Berdasarkan obat yang diterima, diduga pasien mengalami batuk dan sesak nafas akibat
infeksi saluran pernapasan akut (ISPA). ISPA adalah infeksi akibat bakteri yang menyerang
tenggorokan, hidung, dan paru-paru yang berlangsung selama kurang lebih 14 hari. Seseorang
dinyatakan ISPA apabila ditemukan gejala-gejala sebagai berikut batuk, sesak nafas,
serak/bersuara parau ketika berbicara atau menangis, pilek/mengeluarkan lendir dari hidung,
dan demam (Lebih dari 37oC) (Depkes RI, 2002). Tatalaksana terapi untuk infeksi saluran
pernapasan diantaranya yaitu terapi antibiotik sebagai terapi kausatif. Terapi suportif terdiri
dari terapi analgesik- antipiretik, antihistamin, kortikosteroid, dan mukolitik (Binfar & Alkes,
Depkes RI 2005). Terapi infeksi saluran napas memang tidak hanya tergantung pada
antibiotika. Terapi antibiotik yang biasanya digunakan untuk terapi infeksi saluran nafas yaitu
antibiotik golongan penisilin, sefalosforin, makrolida, dan tetrasiklin. Beberapa kasus infeksi
saluran napas atas akut disebabkan oleh virus yang tidak memerlukan antibiotika, cukup
dengan terapi suportif. Terapi suportif berperan besar dalam mendukung suksesnya terapi
antibiotika, karena dapat mengurangi gejala dan meningkatkan performa pasien. Terapi
antibiotika yang diberikan Spiramycin yang merupakan antibiotik golongan makrolida yang
secara umum memiliki aktivitas antimikroba pada bakteri gram positif seperti Staphylococcus
aureus, coagulase- negatif staphylococci, streptococci β-hemolitik dan Streptococcus spp.
lain,enterococci.
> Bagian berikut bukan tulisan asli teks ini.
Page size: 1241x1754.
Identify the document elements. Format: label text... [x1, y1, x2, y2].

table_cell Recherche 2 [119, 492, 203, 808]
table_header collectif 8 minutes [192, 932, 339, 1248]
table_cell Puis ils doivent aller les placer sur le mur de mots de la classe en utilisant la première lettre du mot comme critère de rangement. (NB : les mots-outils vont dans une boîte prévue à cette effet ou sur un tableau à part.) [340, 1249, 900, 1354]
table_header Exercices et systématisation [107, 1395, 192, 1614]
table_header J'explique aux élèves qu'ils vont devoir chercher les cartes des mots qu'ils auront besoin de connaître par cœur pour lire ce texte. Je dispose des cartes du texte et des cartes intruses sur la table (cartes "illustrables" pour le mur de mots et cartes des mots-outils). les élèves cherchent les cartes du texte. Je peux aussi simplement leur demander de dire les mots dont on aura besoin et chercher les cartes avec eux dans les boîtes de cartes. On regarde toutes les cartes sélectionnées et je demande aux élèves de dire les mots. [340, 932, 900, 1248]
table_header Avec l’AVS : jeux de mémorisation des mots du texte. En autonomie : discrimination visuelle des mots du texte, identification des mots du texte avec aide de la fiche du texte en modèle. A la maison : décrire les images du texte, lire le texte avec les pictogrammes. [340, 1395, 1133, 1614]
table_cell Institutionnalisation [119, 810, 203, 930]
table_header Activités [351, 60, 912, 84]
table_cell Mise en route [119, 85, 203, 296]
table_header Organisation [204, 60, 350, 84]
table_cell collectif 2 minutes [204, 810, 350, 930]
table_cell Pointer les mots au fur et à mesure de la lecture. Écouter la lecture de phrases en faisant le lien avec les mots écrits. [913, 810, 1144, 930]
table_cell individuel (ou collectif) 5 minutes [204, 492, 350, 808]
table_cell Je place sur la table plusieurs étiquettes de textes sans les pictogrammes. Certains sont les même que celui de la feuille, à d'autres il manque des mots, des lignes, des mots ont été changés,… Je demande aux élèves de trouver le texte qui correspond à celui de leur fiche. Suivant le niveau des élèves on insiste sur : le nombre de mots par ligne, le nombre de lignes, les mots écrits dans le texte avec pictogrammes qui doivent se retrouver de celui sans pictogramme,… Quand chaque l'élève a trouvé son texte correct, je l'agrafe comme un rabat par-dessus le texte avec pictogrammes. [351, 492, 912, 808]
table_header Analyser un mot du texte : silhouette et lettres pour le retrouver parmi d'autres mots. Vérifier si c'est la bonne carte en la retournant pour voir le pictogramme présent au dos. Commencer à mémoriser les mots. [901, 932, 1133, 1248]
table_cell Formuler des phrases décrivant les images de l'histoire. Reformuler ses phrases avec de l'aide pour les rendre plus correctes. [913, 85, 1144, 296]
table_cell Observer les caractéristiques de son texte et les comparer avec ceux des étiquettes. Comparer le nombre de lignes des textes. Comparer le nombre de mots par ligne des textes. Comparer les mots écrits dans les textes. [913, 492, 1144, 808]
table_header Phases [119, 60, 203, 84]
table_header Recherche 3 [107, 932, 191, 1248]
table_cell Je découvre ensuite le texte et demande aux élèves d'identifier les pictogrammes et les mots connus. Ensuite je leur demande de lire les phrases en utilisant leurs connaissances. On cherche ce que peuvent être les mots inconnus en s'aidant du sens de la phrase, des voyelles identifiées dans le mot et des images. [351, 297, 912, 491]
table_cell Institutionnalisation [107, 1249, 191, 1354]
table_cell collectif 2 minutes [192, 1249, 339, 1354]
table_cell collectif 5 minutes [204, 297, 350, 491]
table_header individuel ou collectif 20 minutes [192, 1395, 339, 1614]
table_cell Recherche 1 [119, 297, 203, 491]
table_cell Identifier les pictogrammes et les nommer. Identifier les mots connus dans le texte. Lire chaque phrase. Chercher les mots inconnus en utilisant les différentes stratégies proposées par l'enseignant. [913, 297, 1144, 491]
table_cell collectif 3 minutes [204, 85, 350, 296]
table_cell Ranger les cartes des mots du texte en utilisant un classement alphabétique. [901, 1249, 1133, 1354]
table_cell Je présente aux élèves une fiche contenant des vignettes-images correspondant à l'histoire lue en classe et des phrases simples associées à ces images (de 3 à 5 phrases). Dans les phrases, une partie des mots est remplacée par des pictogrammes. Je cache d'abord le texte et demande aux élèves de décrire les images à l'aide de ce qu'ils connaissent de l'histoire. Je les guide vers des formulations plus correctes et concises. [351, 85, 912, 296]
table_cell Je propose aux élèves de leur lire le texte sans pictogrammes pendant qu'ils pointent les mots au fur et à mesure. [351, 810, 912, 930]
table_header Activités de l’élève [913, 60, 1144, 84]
Terapi kortikosteroid yang diberikan adalam triamcinolone, yang digunakan
untuk mengurangi oedema subglotis dengan cara menekan proses inflamasi lokal. Steroid
mampu mengurangi gejala dalam 24 jam serta mengurangi kebutuhan untuk intubasi
endotrakeal serta bersifat sebagai vasokonstriktor kuat. Terapi dengan agen mukolitik
diberikan ambroxol pada resep yang digunakan sebagai terapi tambahan pada bronkhitis untuk
mengencerkan mukus yang kental, sehingga mudah diekspektorasi (Binfar & Alkes, Depkes
RI 2005).
4.3 Tugas yang Dikerjakan Selama PKPA
4.3.1 Skrinning Resep
Tugas skrinning resep dilakukan mulai minggu ke-2, setiap mahasiswa mengerjakan 2
resep setiap minggu. Tugas skrinning resep dilakukan dengan menganalisa resep dari 3 aspek
yaitu aspek administrative, farmasetik, dan klinis menggunakan lembar DTSR IAI + PMR.
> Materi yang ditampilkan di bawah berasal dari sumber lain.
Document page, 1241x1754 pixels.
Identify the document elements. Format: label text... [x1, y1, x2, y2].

Skrinning administrative meliputi inscription (identitas dokter, tempat, tanggak penulisan
resep, tanda R/), prescription (nama obat, bentuk sediaan, kekuatan obat, jumlah obat),
signatura (aturan minum obat dan identitas pasien), dan subcriptio (garis penutup resep, tanda
tangan / paraf dokter ). Skrinning meliputi kesesuaian bentuk sediaan, kekuatan, stabilitas, dan
kompatibilitas. Skrining klinis meliputi pertimbangan klinis (komposisi, indikasi, mekanisme,
dosis, waktu pemberian obat, interaksi, kontraindikasi, efek samping, DRP), perhitungan dosis,
dan aturan minum obat yang benar (aturan pakai, cara pakai, lama pemberian). Tugas skrining
resep yang telah dikerjakan dapat dilihat pada Lampiran ???